## Work to be completed
Filter the entries for the word "Murat". Copy each line in which it occurs.

Extracted page text data
==================================================
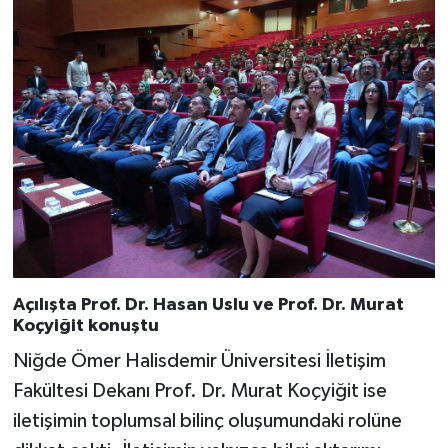
Açılışta Prof. Dr. Hasan Uslu ve Prof. Dr. Murat
Koçyiğit konuştu
Niğde Ömer Halisdemir Üniversitesi İletişim
Fakültesi Dekanı Prof. Dr. Murat Koçyiğit ise
iletişimin toplumsal bilinç oluşumundaki rolüne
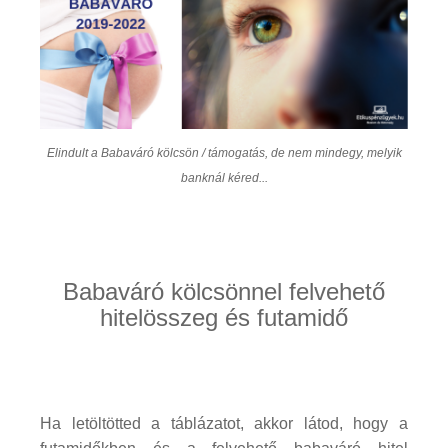
Elindult a Babaváró kölcsön / támogatás, de nem mindegy, melyik
banknál kéred...
Babaváró kölcsönnel felvehető
hitelösszeg és futamidő
Ha letöltötted a táblázatot, akkor látod, hogy a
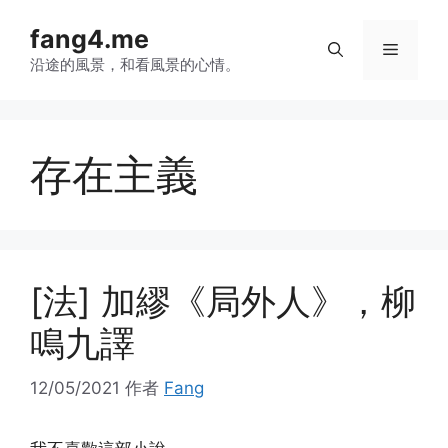
跳
fang4.me
至
菜
内
沿途的風景，和看風景的心情。
容
单
存在主義
[法] 加繆《局外人》，柳
鳴九譯
12/05/2021
作者
Fang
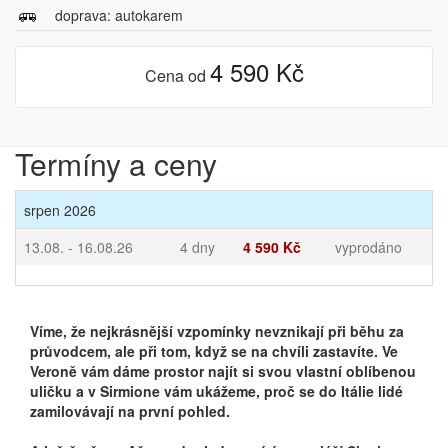
doprava: autokarem
4 590 Kč
Cena od
Termíny a ceny
srpen 2026
13.08. - 16.08.26
4 dny
4 590 Kč
vyprodáno
Víme, že nejkrásnější vzpomínky nevznikají při běhu za
průvodcem, ale při tom, když se na chvíli zastavíte. Ve
Veroně vám dáme prostor najít si svou vlastní oblíbenou
uličku a v Sirmione vám ukážeme, proč se do Itálie lidé
zamilovávají na první pohled.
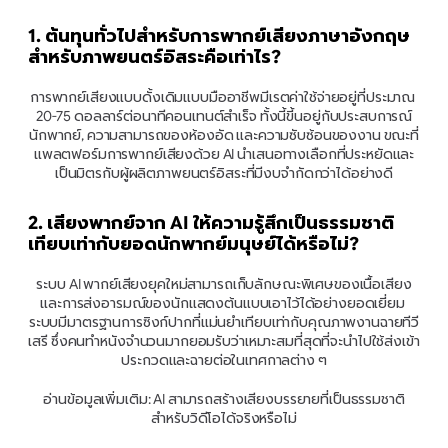
1. ต้นทุนทั่วไปสำหรับการพากย์เสียงภาษาอังกฤษ
สำหรับภาพยนตร์อิสระคือเท่าไร?
การพากย์เสียงแบบดั้งเดิมแบบมืออาชีพมีเรตค่าใช้จ่ายอยู่ที่ประมาณ 
20-75 ดอลลาร์ต่อนาทีคอนเทนต์สำเร็จ ทั้งนี้ขี้นอยู่กับประสบการณ์
นักพากย์, ความสามารถของห้องอัด และความซับซ้อนของงาน ขณะที่
แพลตฟอร์มการพากย์เสียงด้วย AI นำเสนอทางเลือกที่ประหยัดและ
เป็นมิตรกับผู้ผลิตภาพยนตร์อิสระที่มีงบจำกัดกว่าได้อย่างดี
2. เสียงพากย์จาก AI ให้ความรู้สึกเป็นธรรมชาติ
เทียบเท่ากับยอดนักพากย์มนุษย์ได้หรือไม่?
ระบบ AI พากย์เสียงยุคใหม่สามารถเก็บลักษณะพิเศษของเนื้อเสียง
และการส่งอารมณ์ของนักแสดงต้นแบบเอาไว้ได้อย่างยอดเยี่ยม 
ระบบมีมาตรฐานการซิงก์ปากที่แม่นยำเทียบเท่ากับคุณภาพงานฉายทีวี
เสรี ซึ่งคนทำหนังจำนวนมากยอมรับว่าเหมาะสมที่สุดที่จะนำไปใช้ส่งเข้า
ประกวดและฉายต่อในเทศกาลต่าง ๆ
อ่านข้อมูลเพิ่มเติม: AI สามารถสร้างเสียงบรรยายที่เป็นธรรมชาติ
สำหรับวิดีโอได้จริงหรือไม่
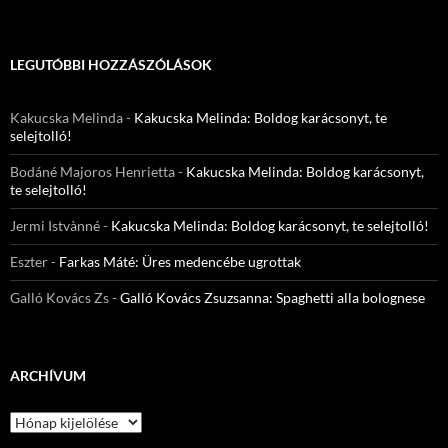
LEGUTÓBBI HOZZÁSZÓLÁSOK
Kakucska Melinda
-
Kakucska Melinda: Boldog karácsonyt, te
selejtolló!
Bodáné Majoros Henrietta
-
Kakucska Melinda: Boldog karácsonyt,
te selejtolló!
Jermi Istvànné
-
Kakucska Melinda: Boldog karácsonyt, te selejtolló!
Eszter
-
Farkas Máté: Üres medencébe ugrottak
Galló Kovács Zs
-
Galló Kovács Zsuzsanna: Spaghetti alla bolognese
ARCHÍVUM
Archívum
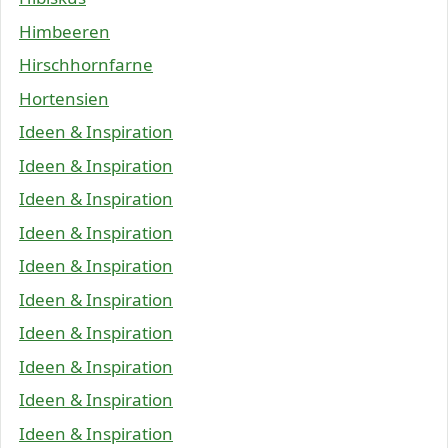
Himbeeren
Hirschhornfarne
Hortensien
Ideen & Inspiration
Ideen & Inspiration
Ideen & Inspiration
Ideen & Inspiration
Ideen & Inspiration
Ideen & Inspiration
Ideen & Inspiration
Ideen & Inspiration
Ideen & Inspiration
Ideen & Inspiration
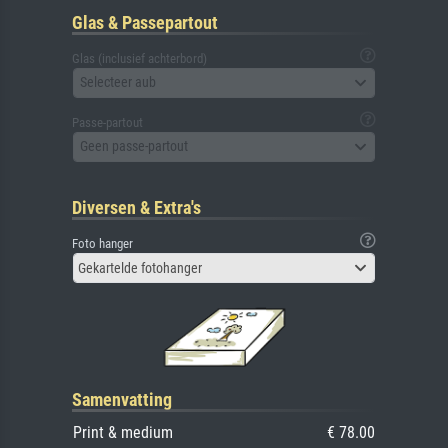
Glas & Passepartout
Glas (inclusief achterbord)
Selecteer aub
Passe-partout
Geen passe-partout
Diversen & Extra's
Foto hanger
Gekartelde fotohanger
Samenvatting
Print & medium
€ 78.00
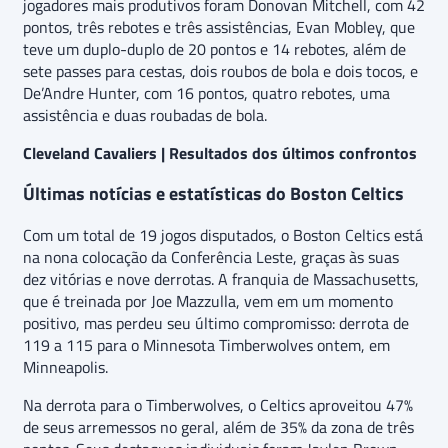
jogadores mais produtivos foram Donovan Mitchell, com 42
pontos, três rebotes e três assistências, Evan Mobley, que
teve um duplo-duplo de 20 pontos e 14 rebotes, além de
sete passes para cestas, dois roubos de bola e dois tocos, e
De’Andre Hunter, com 16 pontos, quatro rebotes, uma
assistência e duas roubadas de bola.
Cleveland Cavaliers | Resultados dos últimos confrontos
Últimas notícias e estatísticas do Boston Celtics
Com um total de 19 jogos disputados, o Boston Celtics está
na nona colocação da Conferência Leste, graças às suas
dez vitórias e nove derrotas. A franquia de Massachusetts,
que é treinada por Joe Mazzulla, vem em um momento
positivo, mas perdeu seu último compromisso: derrota de
119 a 115 para o Minnesota Timberwolves ontem, em
Minneapolis.
Na derrota para o Timberwolves, o Celtics aproveitou 47%
de seus arremessos no geral, além de 35% da zona de três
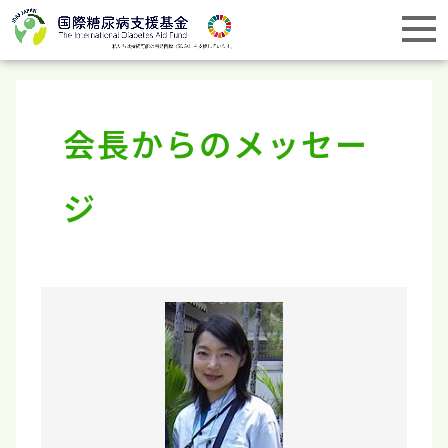
会長からのメッセー
ジ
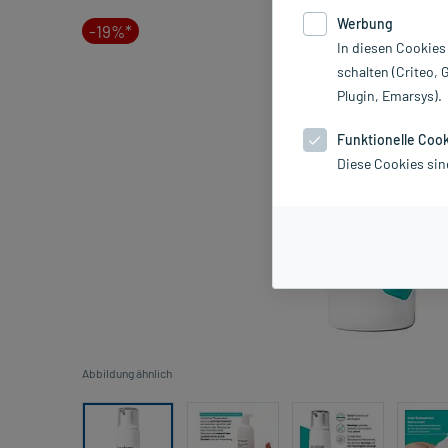
Werbung
-19%*
In diesen Cookies
schalten (Criteo, 
Plugin, Emarsys).
Funktionelle Coo
Diese Cookies sin
Abbildung ähnlich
==================================================
## Your response
Açılışta Prof. Dr. Hasan Uslu ve Prof. Dr. Murat
Fakültesi Dekanı Prof. Dr. Murat Koçyiğit ise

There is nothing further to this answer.